● **Task to carry out**
Reproduce every one of the following entries word for word, leaving the pictures out of your answer.

● **Records provided**
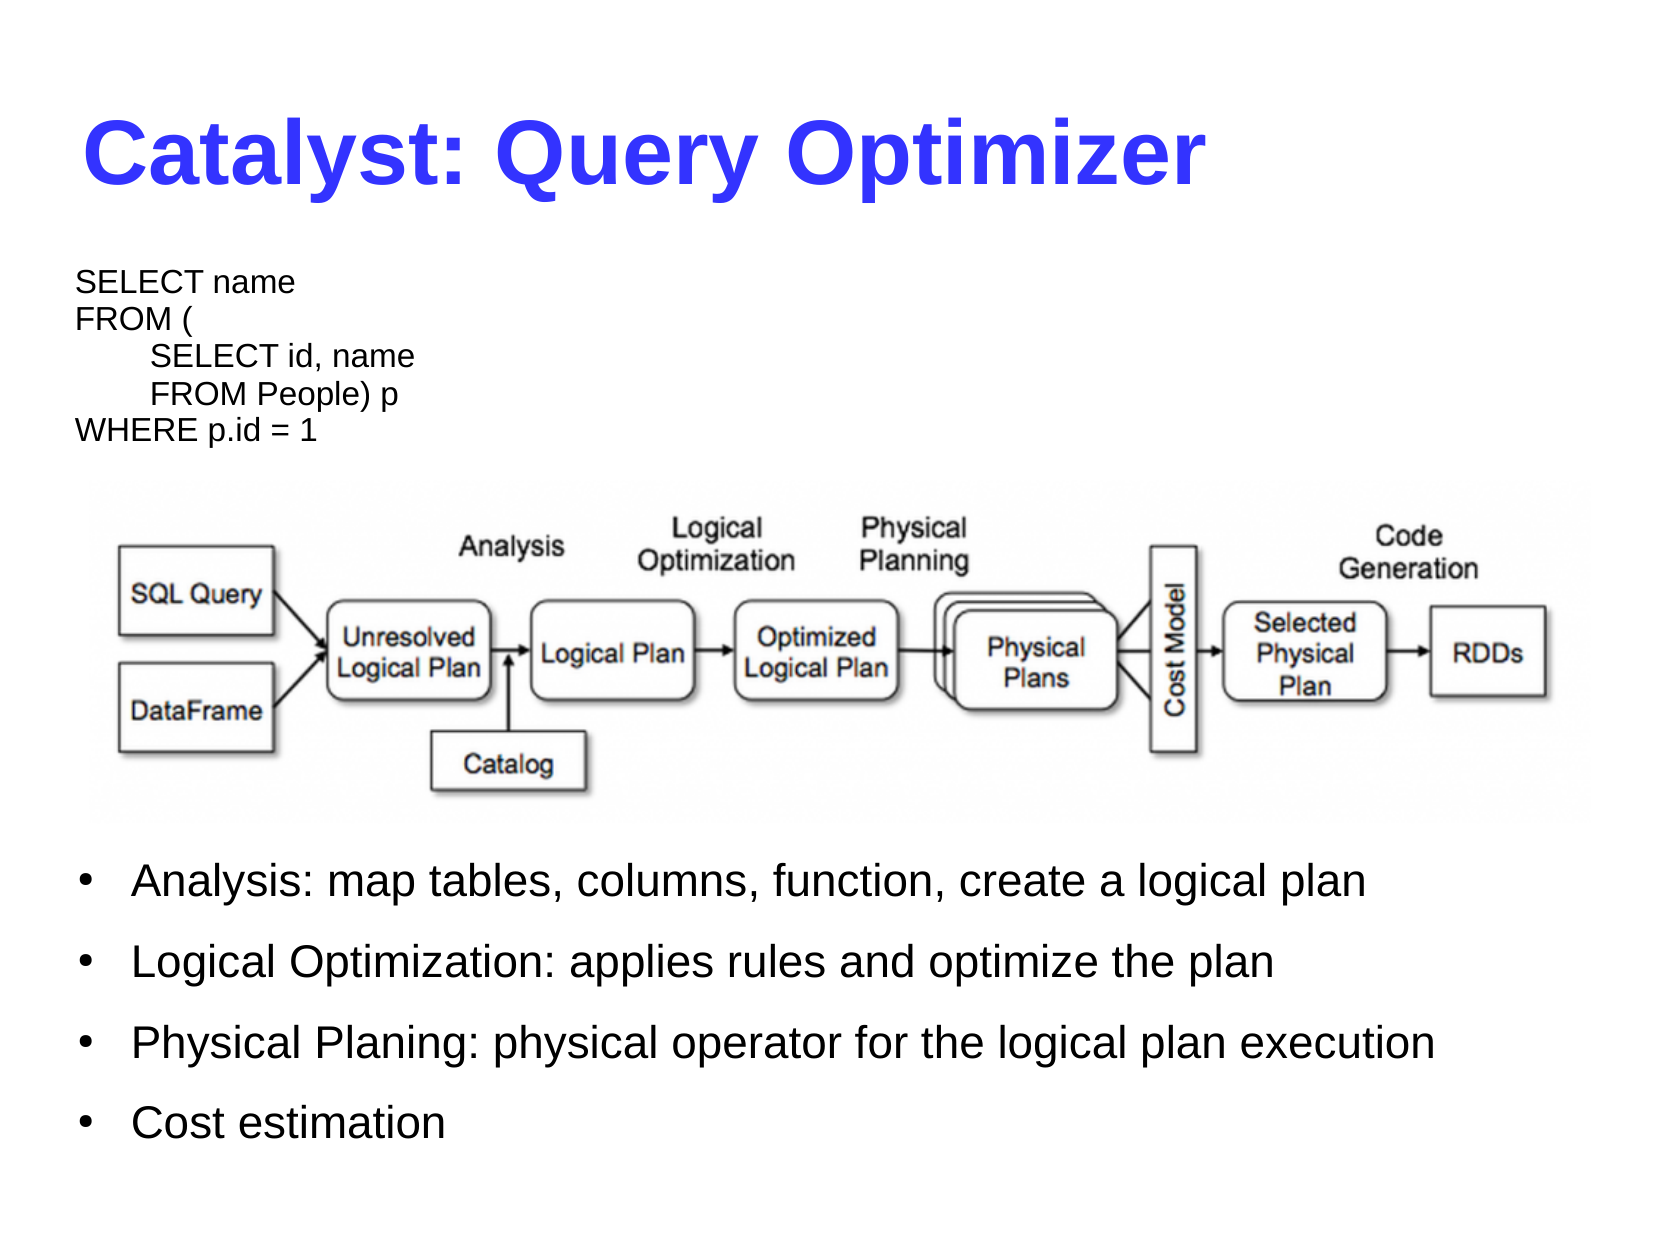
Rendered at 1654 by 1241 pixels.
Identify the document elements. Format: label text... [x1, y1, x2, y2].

text_box SELECT name FROM ( SELECT id, name FROM People) p WHERE p.id = 1 [60, 256, 451, 481]
picture [89, 480, 1591, 826]
title Catalyst: Query Optimizer [82, 49, 1571, 257]
list Analysis: map tables, columns, function, create a logical plan Logical Optimization: applies rules and optimize the plan Physical Planing: physical operator for the logical plan execution Cost estimation [60, 855, 1538, 1201]
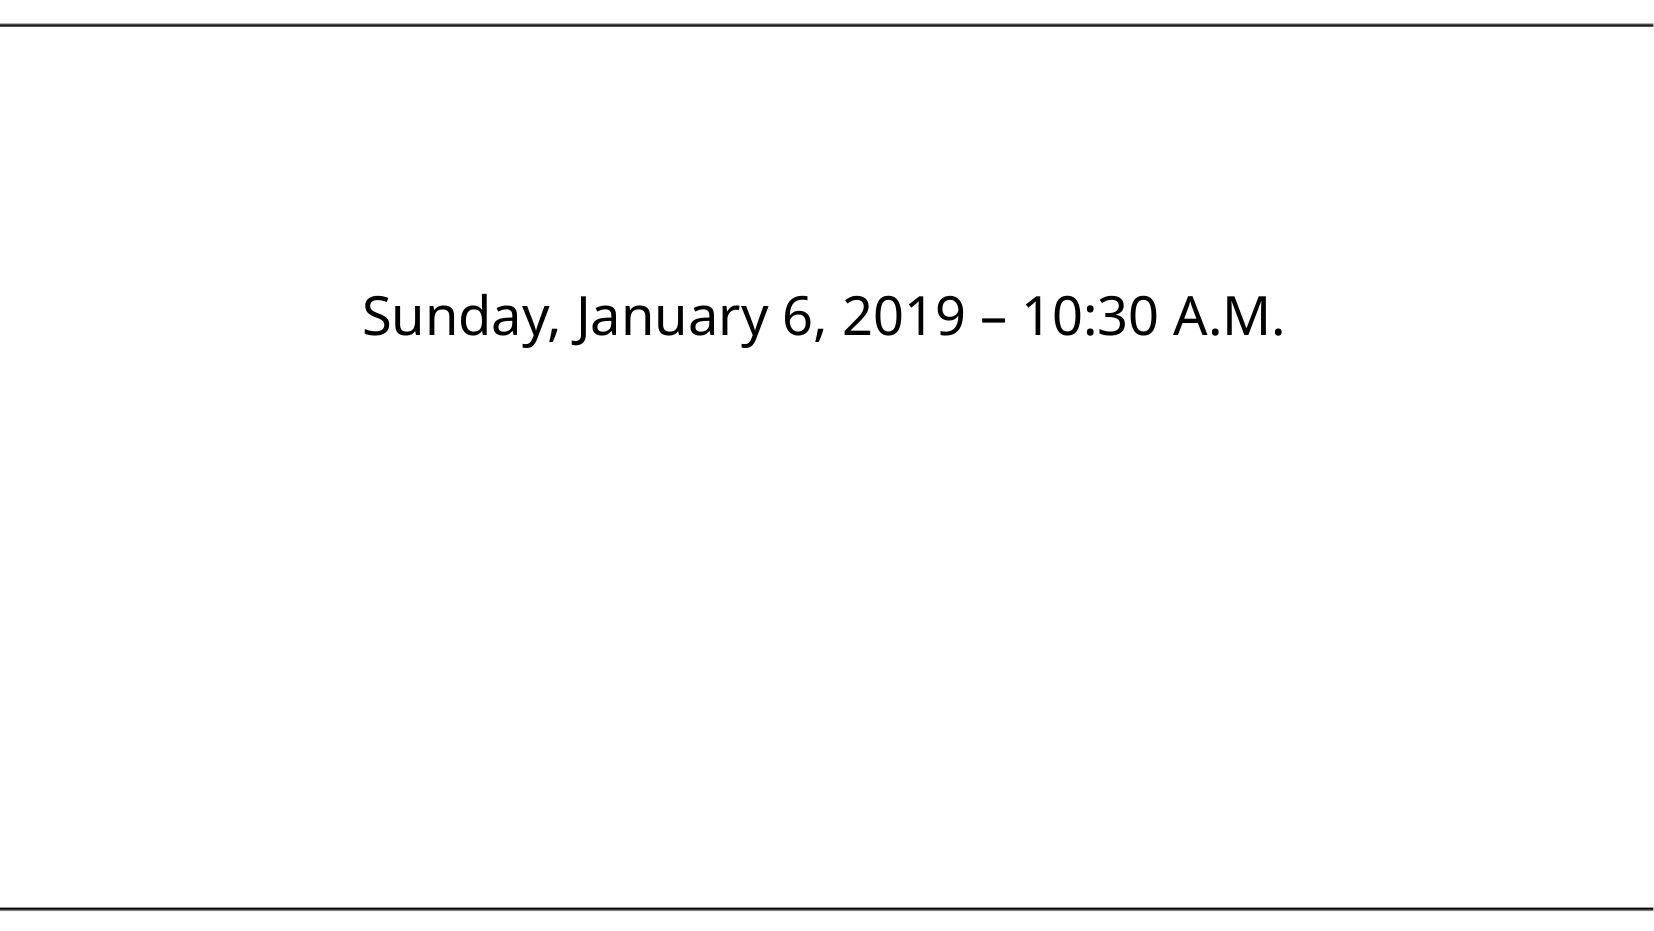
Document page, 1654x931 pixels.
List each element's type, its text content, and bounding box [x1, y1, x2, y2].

● **Written solution**
Rendered at 1654 by 1241 pixels.
Identify the document elements. Format: label text... [x1, y1, x2, y2].

text_box SELECT name FROM ( SELECT id, name FROM People) p WHERE p.id = 1 [60, 256, 451, 481]
picture [89, 480, 1591, 826]
title Catalyst: Query Optimizer [82, 49, 1571, 257]
list Analysis: map tables, columns, function, create a logical plan Logical Optimization: applies rules and optimize the plan Physical Planing: physical operator for the logical plan execution Cost estimation [60, 855, 1538, 1201]
Document page, 1654x931 pixels.
List each element's type, its text content, and bounding box [x1, y1, x2, y2].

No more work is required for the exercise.